Adanya perubahan kriteria tersebut, berpengaruh terhadap penentuan awal bulan Hijriah. Terutama di Indonesia yang menggunakan metode hisab dan rukyat.
Peneliti Ahli Utama Pusat Riset Astronomi BRIN Profesor Thomas Djamaludin, mengatakan rukyat (pengamatan) dan hisab (perhitungan) secara astronomi dinilai setara dalam penentuan awal bulan Hijriah. Sehingga, tidak ada dikotomi antara rukyat dan hisab.

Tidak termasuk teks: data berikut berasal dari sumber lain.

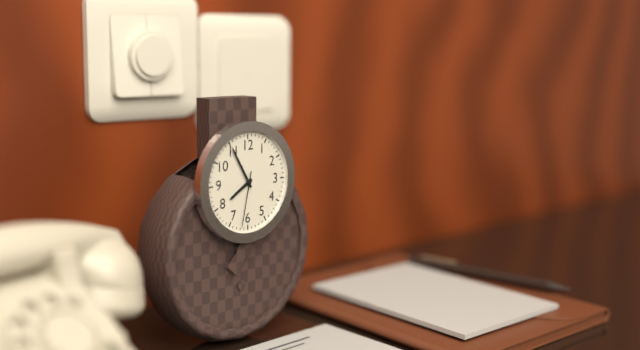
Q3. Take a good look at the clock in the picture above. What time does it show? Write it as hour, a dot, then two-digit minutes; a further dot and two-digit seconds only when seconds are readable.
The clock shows 7.55.32
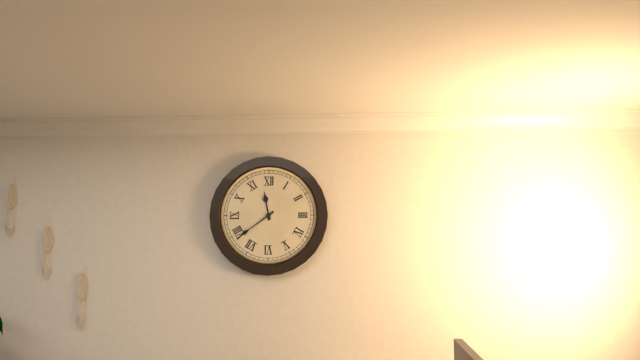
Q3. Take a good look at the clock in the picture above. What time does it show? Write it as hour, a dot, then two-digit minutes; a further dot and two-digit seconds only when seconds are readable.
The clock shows 11.39
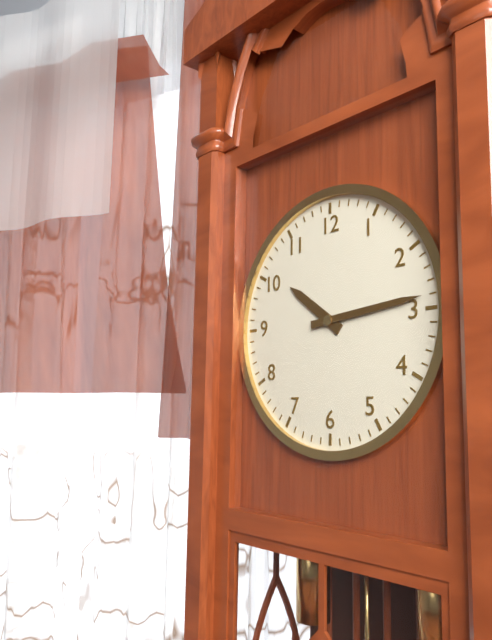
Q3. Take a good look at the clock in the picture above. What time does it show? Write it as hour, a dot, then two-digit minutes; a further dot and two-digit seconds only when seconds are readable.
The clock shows 10.14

“Metode rukyat hilal diterapkan pada tanggal 29 Hijriah untuk melaksanakan contoh Rasul (ta’abudi). Agar rukyat akurat, arahnya dibantu dengan hasil hisab. Hisab bisa digunakan untuk membuat kalender sampai waktu yang panjang di masa depan," kata Thomas, seperti dilansir brin.go.id, Jumat (8/3/2024).
"Agar hisab merujuk juga pada contoh Rasul, maka kriterianya dibuat sesuai dengan hasil rukyat jangka panjang, berupa data visibilitas hilal atau imkan rukyat (kemungkinan bisa dirukyat),” imbuhnya.